Others say there's little value in such talks before a person is ill and can envision what lies ahead.
Dr. Angelo E. Volandes, cofounder of ACP Decisions, a nonprofit that helps patients plan their care, recommends having the discussion when the patient has "just run the Boston Marathon and they're feeling wonderful."
He has created a series of videos that make the options less abstract. They depict a patient on a ventilator, immobilized and invaded with tubes and wires, and show the pummeling involved in cardiopulmonary resuscitation performed on a dummy. About 200 health care organizations, such as hospitals and hospices, have licensed the videos, intended to be shown as part of patients' conversations with doctors, he said.
Medicare reimbursement for end-of-life talks will probably bolster two recent changes in Massachusetts law.

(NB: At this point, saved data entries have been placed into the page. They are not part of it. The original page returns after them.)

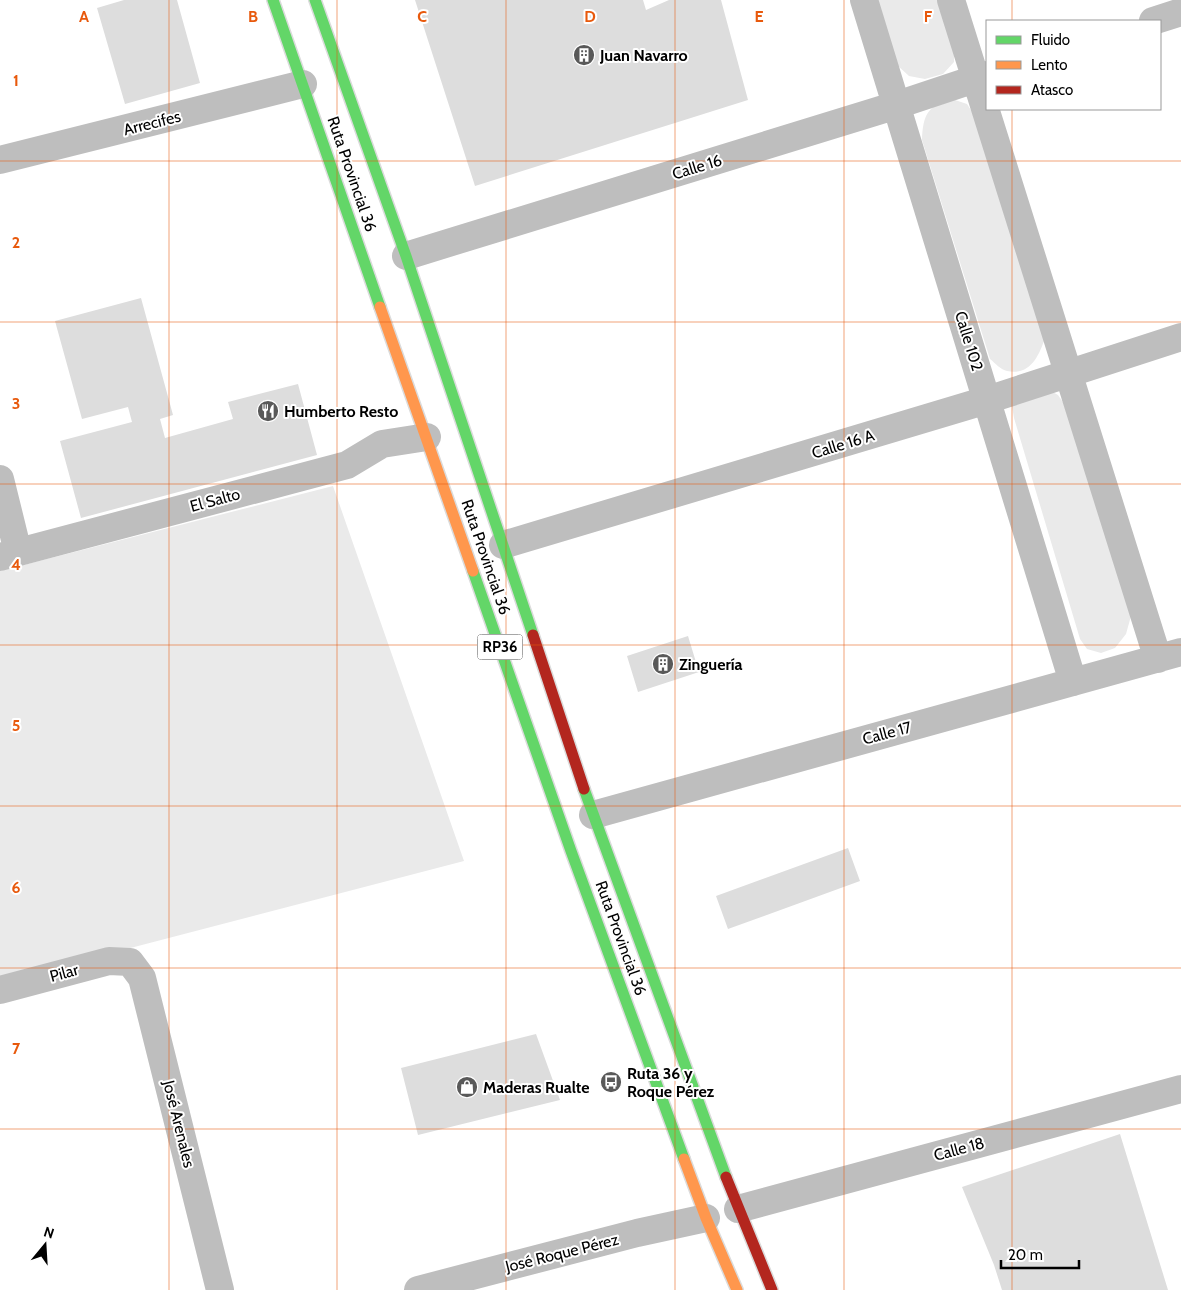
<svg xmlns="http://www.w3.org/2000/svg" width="1181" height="1290" font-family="Cabin,sans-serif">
<rect width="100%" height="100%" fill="#fff"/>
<path fill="#eaeaea" d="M 876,0 L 939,0 L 954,47 L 954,62 L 943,74 L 925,79 L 909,76 L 897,65 Z
M 952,99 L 967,104 L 978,121 L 1045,338 C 1039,356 1030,376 1007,371 C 1001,370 995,363 990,359 L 922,140 C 923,116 927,105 952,99 Z
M 1047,389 L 1058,395 L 1069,411 L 1131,616 L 1126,634 L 1115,648 L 1101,653 L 1087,649 L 1080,639 L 1014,418 L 1012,406 Z
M 333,486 L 464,861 L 0,982 L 0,571 Z"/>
<path fill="#ddd" d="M 124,0 L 177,0 L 200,83 L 125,104 L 97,8 Z
M 415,0 L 643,0 L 646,10 L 669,0 L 721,0 L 748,100 L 475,186 Z
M 141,298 L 173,415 L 160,419 L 165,438 L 233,419 L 228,402 L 298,384 L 317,455 L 81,518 L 60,441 L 132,422 L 128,407 L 82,419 L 55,321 Z
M 688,636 L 699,672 L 638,692 L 627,656 Z
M 848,848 L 860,881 L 728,929 L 716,896 Z
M 536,1034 L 560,1100 L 418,1135 L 401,1068 Z
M 1120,1134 L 1168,1290 L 1002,1290 L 994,1265 L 962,1187 Z"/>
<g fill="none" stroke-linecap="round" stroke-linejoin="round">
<g stroke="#dbdbdb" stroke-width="14">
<path id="fast" d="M 273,0 L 380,307
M 315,0 L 406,256 L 533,635
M 473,571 L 571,851 L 684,1159
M 584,789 L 726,1177"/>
</g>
<g stroke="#dbdbdb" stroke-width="14">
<path id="slow" d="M 380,307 L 473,571
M 684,1159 L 706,1218 L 737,1290"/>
</g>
<g stroke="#dbdbdb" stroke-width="14">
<path id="jam" d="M 533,635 L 584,789
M 726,1177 L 772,1290"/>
</g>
<path stroke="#bebebe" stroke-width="28" d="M 864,0 L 1073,682
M 951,0 L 1158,659
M 1153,21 L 1181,12
M 0,160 L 303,84
M 406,256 L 897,105 L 987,75
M 0,479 L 18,552
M 503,545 L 987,400 L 1181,337
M 0,557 L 347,465 L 382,444 L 427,437
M 593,815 L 1181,652
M 0,990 L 109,961 L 130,962 L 142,978 L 220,1290
M 738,1209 L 1181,1089
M 418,1290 L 637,1233 L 706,1218"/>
<use href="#fast" stroke="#63d668" stroke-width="11"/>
<use href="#slow" stroke="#ff974d" stroke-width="11"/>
<use href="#jam" stroke="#b3261e" stroke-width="11"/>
</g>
<path fill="none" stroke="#e8590c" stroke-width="1" stroke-opacity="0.55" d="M 169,0 L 169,1290M 337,0 L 337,1290M 506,0 L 506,1290M 675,0 L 675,1290M 844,0 L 844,1290M 1012,0 L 1012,21M 1012,109 L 1012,1290M 0,161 L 1181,161M 0,322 L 1181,322M 0,484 L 1181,484M 0,645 L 1181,645M 0,806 L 1181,806M 0,968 L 1181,968M 0,1129 L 1181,1129"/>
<defs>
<g id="building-disc" transform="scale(1.125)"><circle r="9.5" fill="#595959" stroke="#fff"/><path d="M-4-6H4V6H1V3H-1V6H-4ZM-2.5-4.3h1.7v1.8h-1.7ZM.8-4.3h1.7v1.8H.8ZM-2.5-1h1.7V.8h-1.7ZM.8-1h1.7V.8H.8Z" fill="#fff"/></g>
<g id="restaurant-disc" transform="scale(1.125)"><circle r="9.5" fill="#595959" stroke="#fff"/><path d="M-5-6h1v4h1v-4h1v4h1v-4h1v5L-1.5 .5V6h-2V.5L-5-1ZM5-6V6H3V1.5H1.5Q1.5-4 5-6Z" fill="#fff"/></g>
<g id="bus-disc" transform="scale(1.125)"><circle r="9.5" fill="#595959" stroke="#fff"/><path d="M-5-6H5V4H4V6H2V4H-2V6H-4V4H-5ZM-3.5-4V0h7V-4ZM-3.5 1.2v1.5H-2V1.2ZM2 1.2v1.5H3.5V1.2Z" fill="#fff"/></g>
<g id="shop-disc" transform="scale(1.125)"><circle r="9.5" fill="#595959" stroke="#fff"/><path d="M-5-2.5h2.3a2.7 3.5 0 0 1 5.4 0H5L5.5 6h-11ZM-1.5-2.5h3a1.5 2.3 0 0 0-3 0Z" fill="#fff"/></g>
</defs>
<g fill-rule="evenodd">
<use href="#building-disc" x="584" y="55"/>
<use href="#restaurant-disc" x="268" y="411"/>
<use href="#building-disc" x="663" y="664"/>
<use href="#bus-disc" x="611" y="1082"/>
<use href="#shop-disc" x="467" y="1087"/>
</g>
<g text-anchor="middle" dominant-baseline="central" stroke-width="4" stroke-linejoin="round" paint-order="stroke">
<rect fill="#fff" stroke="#4c4c4c" stroke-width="1" x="477.5" y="634.5" width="45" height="25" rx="4"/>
<g font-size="15" font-weight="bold" fill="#000">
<text x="500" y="647">RP36</text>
</g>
<g font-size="16" font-weight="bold" fill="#000" stroke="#fff" text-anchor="start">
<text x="600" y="55">Juan Navarro</text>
<text x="284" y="411">Humberto Resto</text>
<text x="679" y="664">Zinguería</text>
<text x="627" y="1073">Ruta 36 y<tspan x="627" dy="18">Roque Pérez</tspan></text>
<text x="483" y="1087">Maderas Rualte</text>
</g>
<g font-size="16" fill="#000" stroke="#fff">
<text transform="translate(152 123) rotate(-14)">Arrecifes</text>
<text transform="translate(697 167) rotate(-17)">Calle 16</text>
<text transform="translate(352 174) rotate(71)">Ruta Provincial 36</text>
<text transform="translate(969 341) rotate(73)">Calle 102</text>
<text transform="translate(843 444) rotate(-17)">Calle 16 A</text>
<text transform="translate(215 500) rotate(-15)">El Salto</text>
<text transform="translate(486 557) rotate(71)">Ruta Provincial 36</text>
<text transform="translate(887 733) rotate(-15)">Calle 17</text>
<text transform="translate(621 938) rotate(70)">Ruta Provincial 36</text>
<text transform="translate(64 973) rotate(-15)">Pilar</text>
<text transform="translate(179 1124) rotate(76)">José Arenales</text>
<text transform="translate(959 1149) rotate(-15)">Calle 18</text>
<text transform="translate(562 1253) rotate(-14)">José Roque Pérez</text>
</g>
</g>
<g font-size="16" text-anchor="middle" font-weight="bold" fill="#e8590c" stroke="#fff" stroke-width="4" stroke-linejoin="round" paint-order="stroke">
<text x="84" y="22">A</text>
<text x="253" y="22">B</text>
<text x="422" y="22">C</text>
<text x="590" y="22">D</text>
<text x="759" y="22">E</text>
<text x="928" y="22">F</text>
<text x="16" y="86">1</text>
<text x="16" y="248">2</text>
<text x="16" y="409">3</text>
<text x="16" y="570">4</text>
<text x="16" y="731">5</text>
<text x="16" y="893">6</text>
<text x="16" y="1054">7</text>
</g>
<rect x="986" y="20" width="175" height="90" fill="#ffffff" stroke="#999999"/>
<rect x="996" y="36" width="25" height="8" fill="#63d668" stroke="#999999"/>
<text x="1031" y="45" font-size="15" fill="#000000">Fluido</text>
<rect x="996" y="61" width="25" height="8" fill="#ff974d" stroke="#999999"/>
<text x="1031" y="70" font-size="15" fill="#000000">Lento</text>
<rect x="996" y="86" width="25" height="8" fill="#b3261e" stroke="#999999"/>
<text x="1031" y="95" font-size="15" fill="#000000">Atasco</text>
<g transform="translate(45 1245) rotate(18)" stroke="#ffffff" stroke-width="4" paint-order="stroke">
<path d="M0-4L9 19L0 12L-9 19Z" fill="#000000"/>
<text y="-8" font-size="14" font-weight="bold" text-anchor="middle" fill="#000000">N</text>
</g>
<path d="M1001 1260v8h78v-8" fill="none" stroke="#000000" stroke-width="2.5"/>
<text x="1008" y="1260" font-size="15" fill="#000000" stroke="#ffffff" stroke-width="4" paint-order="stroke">20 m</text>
</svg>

Doctors can now consult with patients to fill out a MOLST — Medical Orders for Life-Sustaining Treatment — form, which details the level of medical interventions wanted by seriously ill patients. The form becomes part of the patient's medical record.
Additional new rules require hospitals, clinics, and nursing homes to distribute brochures about end-of-life options and instruct nurse practitioners and physicians to counsel those nearing death.
But talks and forms are often insufficient to stop the gears of a system built to repair and cure. A study last year found that the number of people with advance directives increased from 47 percent in 2000 to 72 percent 2010, but that had little effect on how many ended up in the hospital, and how many died there — an end few would choose.
"Most of the things that the health care system does is driven by forces other than what patients themselves want," said Forrow, of Beth Israel Deaconess.
Maureen Bisognano, a nurse who is president of the Institute for Healthcare Improvement, learned early in her career the importance of knowing what patients want.
Bisognano's brother developed Hodgkin's disease, a form of lymphoma, when he was 17. She recalls a gaggle of doctors discussing his prognosis after a grueling round of chemotherapy. When all the other doctors left, one went back into the room and asked Johnny, "What do you want?" He replied, "I want to go home."
Immediately, the doctor lifted the sick boy from his bed and carried him to his sister's car.
Johnny went home, and died there a few weeks later, surrounded by his parents and eight siblings. That was 1976.
Just over three decades later, Bisognano's mother suffered a massive stroke at age 78. Patricia Marie McEachern had already discussed and written down her preferences at the end of life. Though she never regained consciousness, her family knew what she wanted.
They had the tubes and lines detached, and brought McEachern home to Milton. Her children and grandchildren took turns taking care of her throughout her last days. "We were all giving back to her," Bisognano said.